Why Hasn't KISS's TOMMY THAYER Released A Solo Album? He RespondsAugust 7, 2022
In a new interview with Noise11.com, KISS guitarist Tommy Thayer was asked why he hasn't yet released a solo album. He laughed and responded (as transcribed by BLABBERMOUTH.NET): "Well, I don't know. That's a good question. These days I don't know if people are really interested that much in buying music now, to be honest with you. I mean, KISS isn't doing records, nobody is really doing records, because the business has changed so much. It's all about streaming. And it's hard to sell records these days and people aren't really buying music — sadly, that's just not happening. So it kind of disincentivizes you to spend a lot of time writing [and] recording albums and doing that, even though it's fun and it's cool to go through that creative process. But I don't know if it really makes sense."
Earlier this month, Thayer told Australian Musician editor Greg Phillips that he will continue to play music once KISS completes its ongoing "End Of The Road" farewell tour. "I don't know if I'll ever be in another band and that sort of thing, because how can you stop being in KISS?" he said. "But I'll probably still be involved in music or in the entertainment biz on some level — maybe even with KISS, 'cause KISS is not gonna go away; the touring thing is, but the entity of KISS and the brand and the music, that's not gonna stop. So maybe there's something for me to be involved with that."

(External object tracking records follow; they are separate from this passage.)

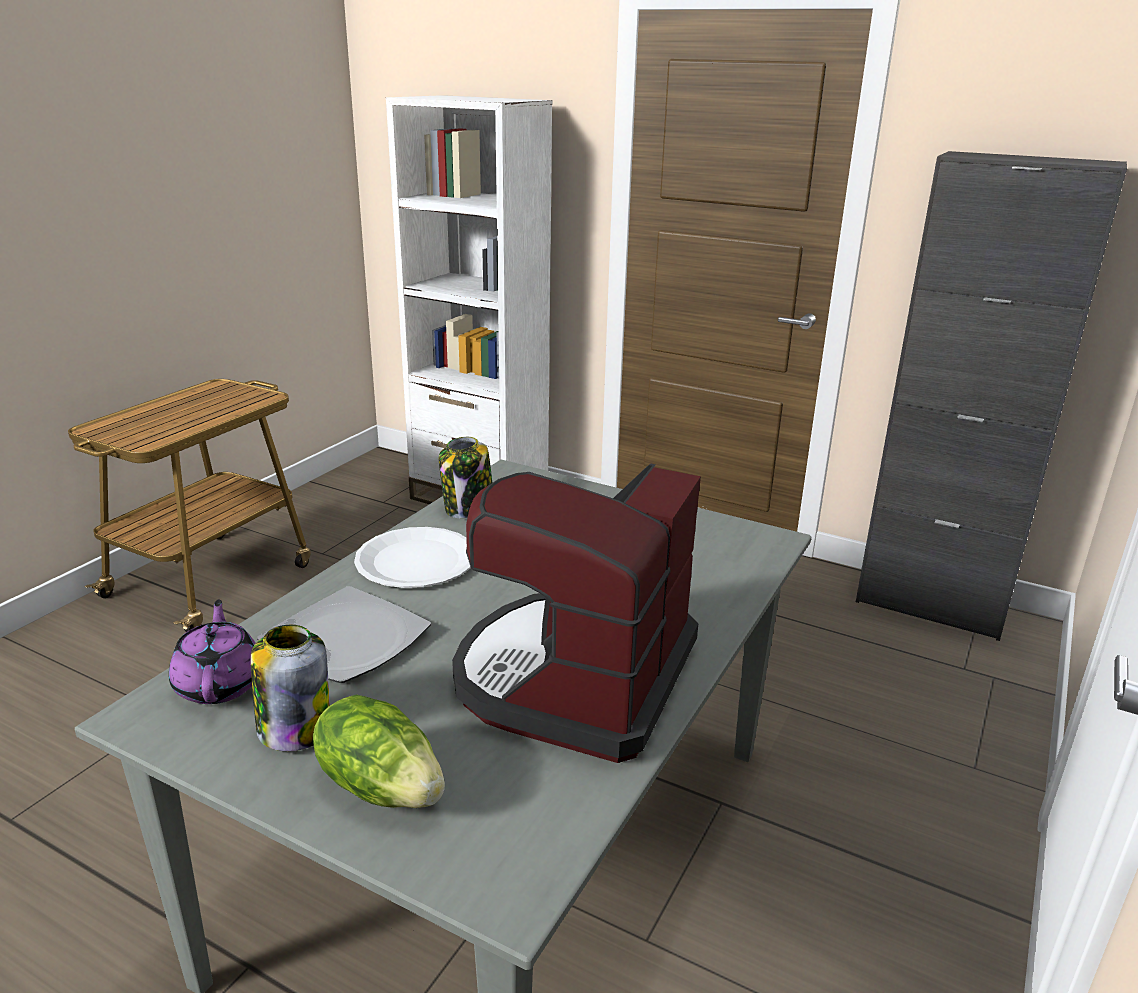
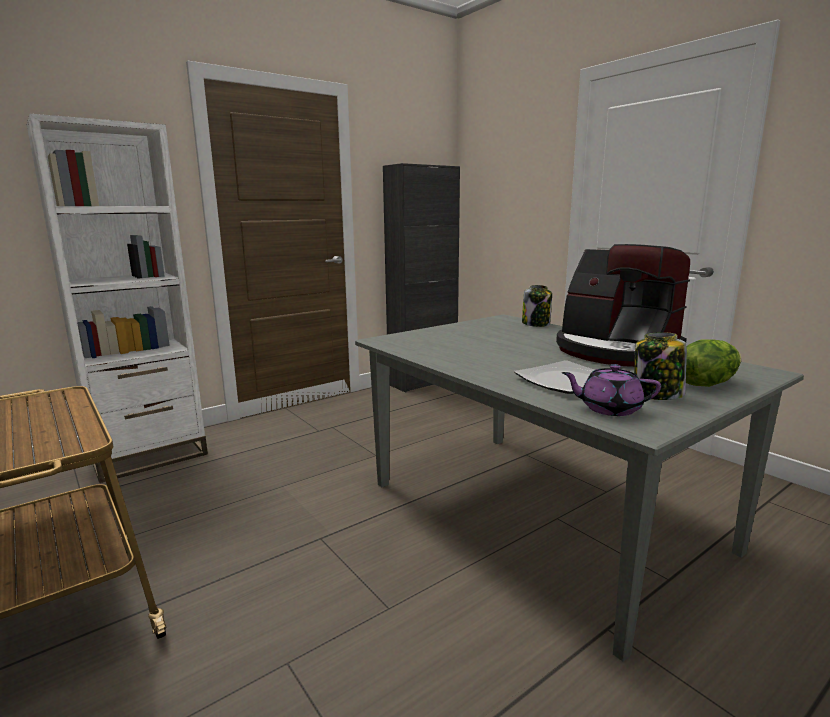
camera: 65 degrees left, 10 degrees down
white plate [354,527,471,588] -> none
jar [439,437,492,518] -> jar moved to [522,285,552,327]

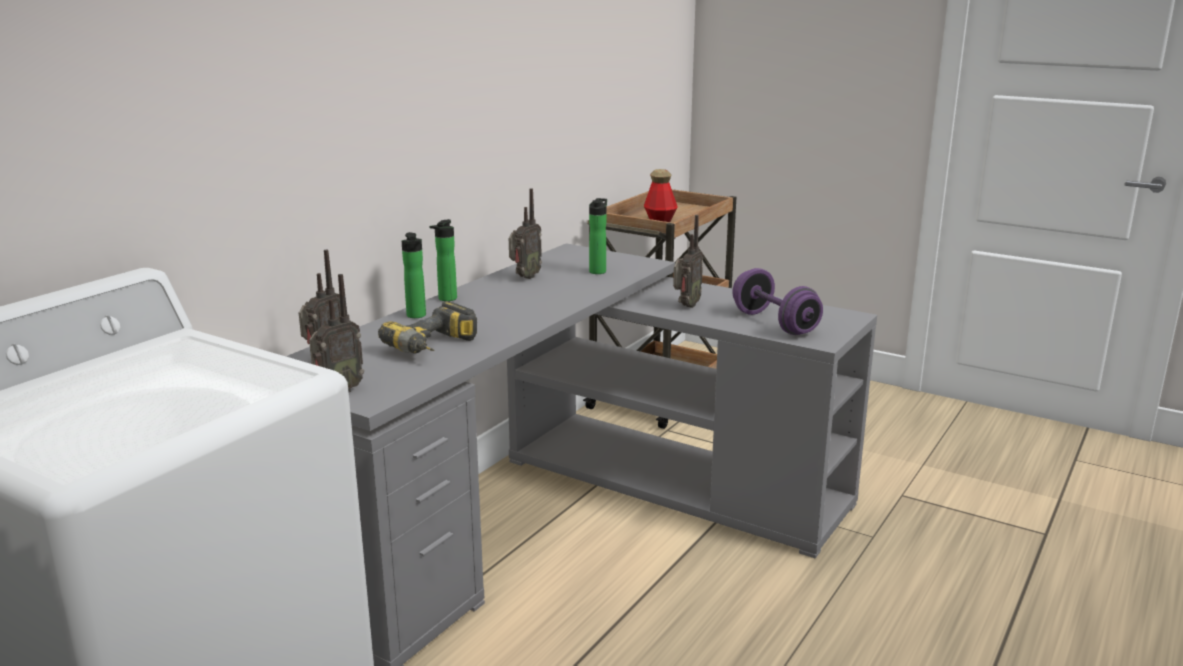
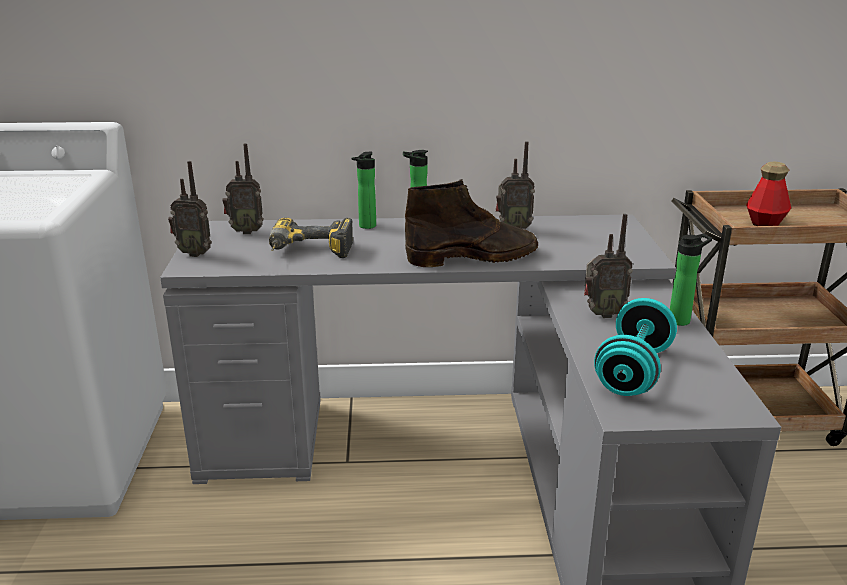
camera: 55 degrees right, 5 degrees up
bottle [589,198,607,274] -> bottle moved to [670,234,712,326]
purple dumbbell [732,268,823,335] -> turquoise dumbbell [594,298,677,396]
none -> brown boot [405,179,538,267]

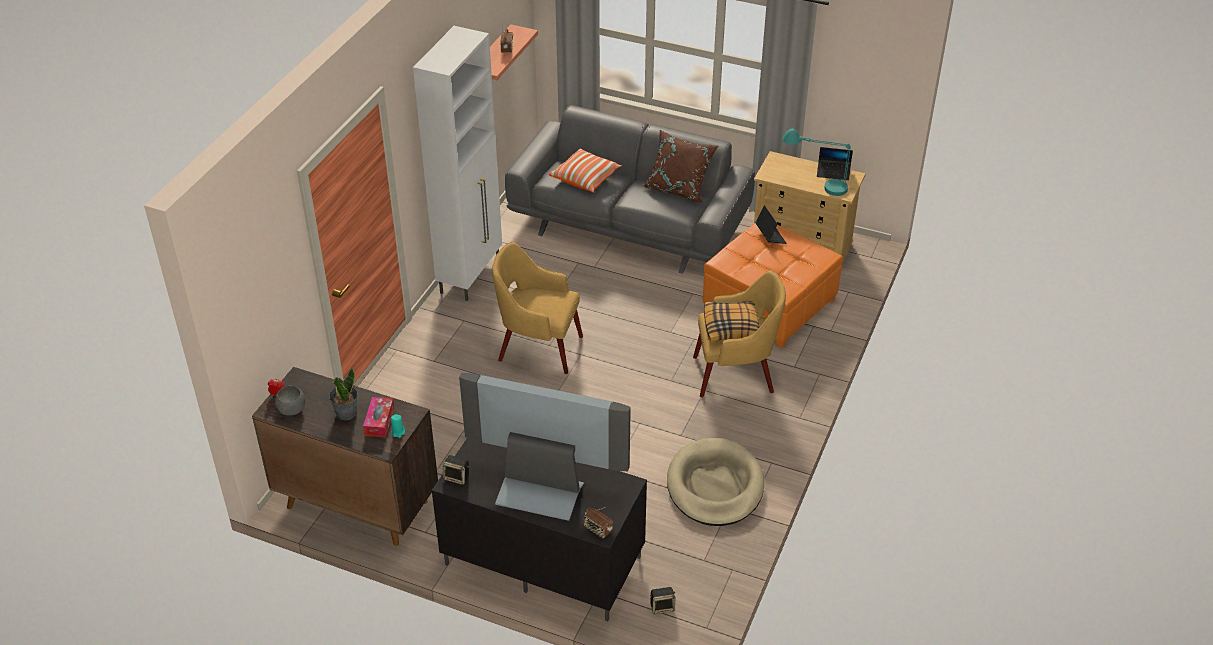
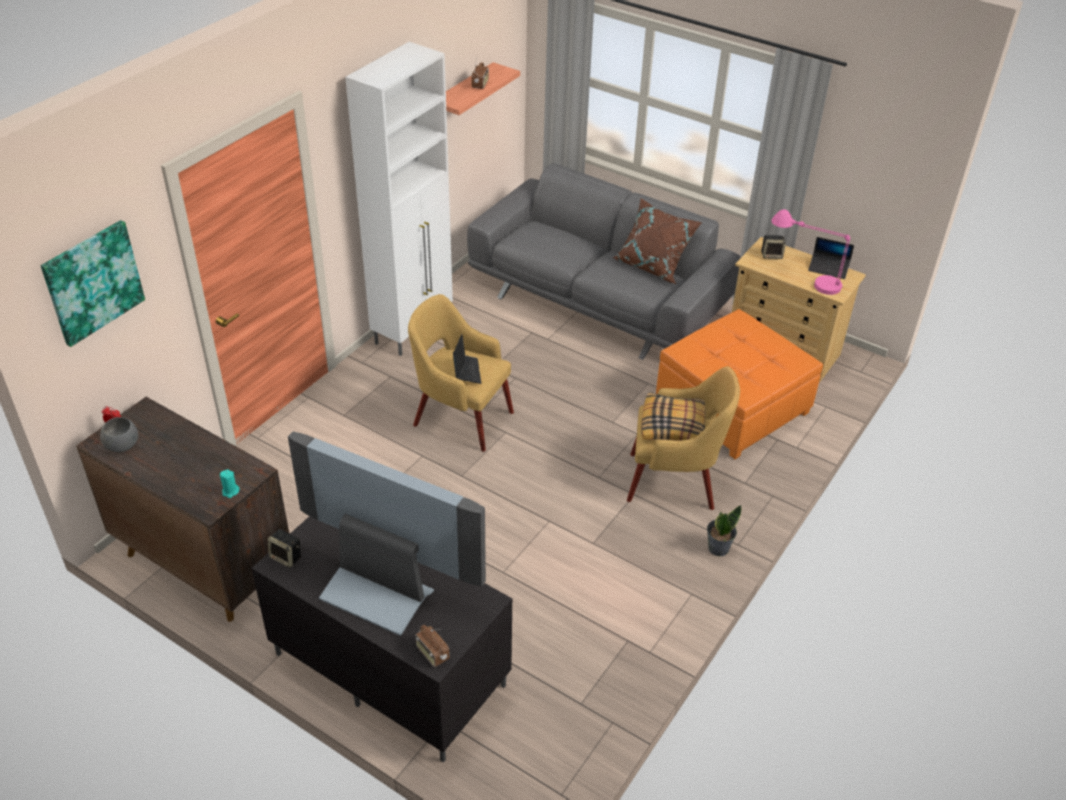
camera: 10 degrees right, 0 degrees up
potted plant [329,367,358,420] -> potted plant moved to [707,505,741,556]
tissue box [363,397,394,437] -> none
pillow [549,148,622,192] -> none
speaker [650,587,675,614] -> speaker moved to [761,235,786,259]
beige dog bed [667,438,764,526] -> none
laptop [756,205,787,244] -> laptop moved to [453,334,481,384]
turquoise table lamp [782,129,851,196] -> pink table lamp [771,209,850,295]
none -> picture [41,220,145,347]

He continued: "I've been doing some other things — I've been involved in developing some animation projects, children's animation projects, and maybe some of that will see the light of day. I've also been delving into the wine business a little bit now. I bought some vineyard property up in Oregon, and I've got some wines coming out through my brother's wine label. So there's a lot of things. I'm always pretty busy; I'm quite involved in a lot of things. But as far as bands and things like that, playing in bands, I think this will be it for me as far as that goes."
A month ago, KISS singer and bassist Gene Simmons told Finland's Chaoszine that "End Of The Road" will be extended to hit 100 more cities around the world before he and his bandmates exit the stage for good. Speaking about when he envisions the tour coming to an end, the 72-year-old rocker couldn't say for sure. "We don't know. We've never retired before. This is our first time," he said. "It's like painting a painting or writing a book. When somebody says, 'When is it gonna be finished?' You're in the middle of it; you don't know."
Simmons then spoke about the decision to extend the tour. "The crew is happy. Everybody's happy," he explained. "So we've decided to add another 100 cities before we stop. I don't know how long that's gonna take."
Four years ago, Thayer admitted to Argus Leader in an interview that his addition to KISS in 2003 as the replacement for Ace Frehley was met with some backlash from the band's fans. However, now that he has been in KISS even longer than Frehley's combined years, he said that he has become more comfortable in the lead guitar role.
"I have to be honest, when I first came into the band, there was some pressure," Thayer said. "It was kind of a no-win situation when you're replacing somebody like that. There's a lot of fans who are unhappy with this and I understand. They followed the band for a long time and it's hard to see things like that change sometimes. After a few years went by, I got more confident and more comfortable in the situation, as time goes on, it continues to be a growing experience and something that I get more used to."
Last December, Thayer told Guitar World about what he thinks his legacy with KISS will be: "I don't know if many people realize this, but I've been the lead guitarist in KISS longer than any other KISS guitar player. But I will always be known as 'the new guy' though — no matter what happens. I'm 'the Ronnie Wood' of KISS.
"My legacy will be a guy who came in, worked hard, and was the glue that kept the band together for a long period of time," he continued. "I think the kind of character and personality that I have is that of a team player and somebody who can bring people together and bind things together.
"And I think the reason that we've done so well and so consistently in the last 20 years is because of the personalities, the give and take, and the ability to keep everybody happy… and keep working together on a professional level.
"It works well. I'll probably be that guy that has been in the band longer than anybody else besides Gene and Paul [Stanley], that kept things together, and was the glue that made it work."